Procédure devant la cour :
Par une requête, enregistrée le 6 janvier 2020 et un mémoire enregistré le 15 mars 2020, Mme D... et M. A... E..., représentés par Me Martine Lautredou, demandent à la cour :
1°) d'annuler ce jugement ;
2°) d'ordonner avant dire droit une expertise médicale par un neurochirurgien assisté d'un gynécologue afin de déterminer les conditions de prise en charge de Mme D... dès son arrivée à l'hôpital ;
3°) de condamner solidairement le groupe hospitalier public du Sud de l'Oise et son assureur à payer la somme totale de 33 000 euros à Mme D... et à son fils, A... E..., la somme de 408 887,50 euros ainsi qu'une rente trimestrielle de 6 630 euros, indexée sur l'indice INSEE, à compter du 1er mars 2018 ;
4°) de mettre à la charge solidaire du groupe hospitalier public du Sud de l'Oise et de son assureur la somme de 2 000 euros en application des dispositions de l'article L. 761-1 du code de justice administrative.
----------------------------------------------------------------------------------------------------------
Vu les autres pièces du dossier.
Vu :
- le code de la santé publique ;
- le code de la sécurité sociale ;
- le code de justice administrative.
Les parties ont été régulièrement averties du jour de l'audience.
Ont été entendus au cours de l'audience publique :
- le rapport de Mme Aurélie Chauvin, présidente-assesseure,
- les conclusions de M. Bertrand Baillard, rapporteur public,
- et les observations de Me Sandrine Roblot, substituant Me Martine Lautredou, représentant Mme D... et M. E....
Une note en délibéré présentée pour la caisse primaire d'assurance maladie du Puy-de-Dôme venant aux droits et obligations du régime social des indépendants et de la caisse locale déléguée pour la sécurité sociale des travailleurs indépendants, a été enregistrée le 19 octobre 2021.
Considérant ce qui suit :
1. Le 30 août 2002, Mme C... D..., alors âgée de vingt-quatre ans et enceinte de son premier enfant, a été admise après une rupture spontanée des membranes à 34 semaines d'aménorrhée au centre hospitalier Laennec de Creil, où une antibiothérapie et une corticothérapie ont été débutées.
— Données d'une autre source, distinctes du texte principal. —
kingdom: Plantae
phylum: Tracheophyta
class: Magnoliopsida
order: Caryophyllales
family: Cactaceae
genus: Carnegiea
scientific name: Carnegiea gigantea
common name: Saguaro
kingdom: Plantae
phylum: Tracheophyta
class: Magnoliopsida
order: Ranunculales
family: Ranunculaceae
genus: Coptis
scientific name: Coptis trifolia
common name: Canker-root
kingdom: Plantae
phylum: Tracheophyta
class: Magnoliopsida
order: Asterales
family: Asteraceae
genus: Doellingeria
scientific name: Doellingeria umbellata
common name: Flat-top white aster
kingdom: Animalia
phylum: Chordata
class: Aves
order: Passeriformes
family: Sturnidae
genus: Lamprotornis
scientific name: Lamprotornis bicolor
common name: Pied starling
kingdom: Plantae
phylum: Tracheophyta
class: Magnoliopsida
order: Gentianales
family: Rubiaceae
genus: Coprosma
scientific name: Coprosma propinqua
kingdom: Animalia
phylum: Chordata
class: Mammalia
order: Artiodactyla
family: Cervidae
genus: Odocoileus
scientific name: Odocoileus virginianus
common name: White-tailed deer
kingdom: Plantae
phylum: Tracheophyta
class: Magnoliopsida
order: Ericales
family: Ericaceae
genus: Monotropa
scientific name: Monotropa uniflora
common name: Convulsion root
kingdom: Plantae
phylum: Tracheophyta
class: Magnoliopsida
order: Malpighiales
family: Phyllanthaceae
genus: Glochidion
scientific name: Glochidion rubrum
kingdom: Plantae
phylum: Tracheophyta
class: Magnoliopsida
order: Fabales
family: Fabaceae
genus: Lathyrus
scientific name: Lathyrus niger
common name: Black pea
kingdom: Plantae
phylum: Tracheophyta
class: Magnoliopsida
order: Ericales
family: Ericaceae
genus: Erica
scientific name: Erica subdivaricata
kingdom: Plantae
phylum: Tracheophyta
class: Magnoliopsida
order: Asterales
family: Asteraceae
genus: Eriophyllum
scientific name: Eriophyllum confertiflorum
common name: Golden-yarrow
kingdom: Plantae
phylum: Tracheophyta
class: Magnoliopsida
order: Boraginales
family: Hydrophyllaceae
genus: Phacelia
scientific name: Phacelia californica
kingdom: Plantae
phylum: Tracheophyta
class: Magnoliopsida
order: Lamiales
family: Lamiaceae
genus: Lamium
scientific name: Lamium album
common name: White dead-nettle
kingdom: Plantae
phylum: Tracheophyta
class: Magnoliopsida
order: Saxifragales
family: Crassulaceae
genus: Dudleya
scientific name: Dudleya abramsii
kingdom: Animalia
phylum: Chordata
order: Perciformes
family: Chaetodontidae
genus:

Le 5 septembre 2002, elle a accouché sans anesthésie, par voie basse, avec utilisation des forceps de Suzor, d'un garçon prénommé Sami. L'enfant, d'un poids de 2,455 kg, a été transféré en urgence au service de neurochirurgie de l'hôpital Necker à Paris en raison d'une embarrure fronto-pariétale droite qui a nécessité une intervention neurochirurgicale.
2. Considérant que son fils avait conservé des séquelles dommageables du traumatisme crânien subi lors de l'accouchement, Mme D... a saisi la commission de conciliation et d'indemnisation des accidents médicaux de Picardie qui a désigné un expert et a rendu un premier avis, le 8 février 2006, en faveur d'une réparation par l'assureur du centre hospitalier Laennec des préjudices de l'enfant dont l'état de santé n'était pas encore consolidé et, le 28 janvier 2009, a conclu dans un deuxième avis que cet état ne présentait pas d'aggravation. Entre temps, l'Office national d'indemnisation des accidents médicaux, des affections iatrogènes et des affections nosocomiales s'est substitué à l'assureur du centre hospitalier en application des dispositions de l'article L. 1142-15 du code de la santé publique et a signé avec les parents de Sami E... cinq protocoles d'indemnisation transactionnels pour un montant total de 23 046 euros que la société hospitalière d'assurances mutuelles lui a remboursé le 6 décembre 2010. Après une nouvelle expertise confiée au docteur J... F..., pédiatre, la commission de conciliation et d'indemnisation a rendu un troisième avis le 10 novembre 2015, estimant qu'il appartenait à l'assureur du centre hospitalier de Creil d'indemniser l'enfant des dépenses de santé actuelles sur justificatifs, des frais relatifs à la nécessité de recours à une aide humaine, d'un déficit fonctionnel temporaire partiel de 25 % sur la période du 29 novembre 2005 au jour de l'avis et des souffrances endurées évaluées à 3,5/7.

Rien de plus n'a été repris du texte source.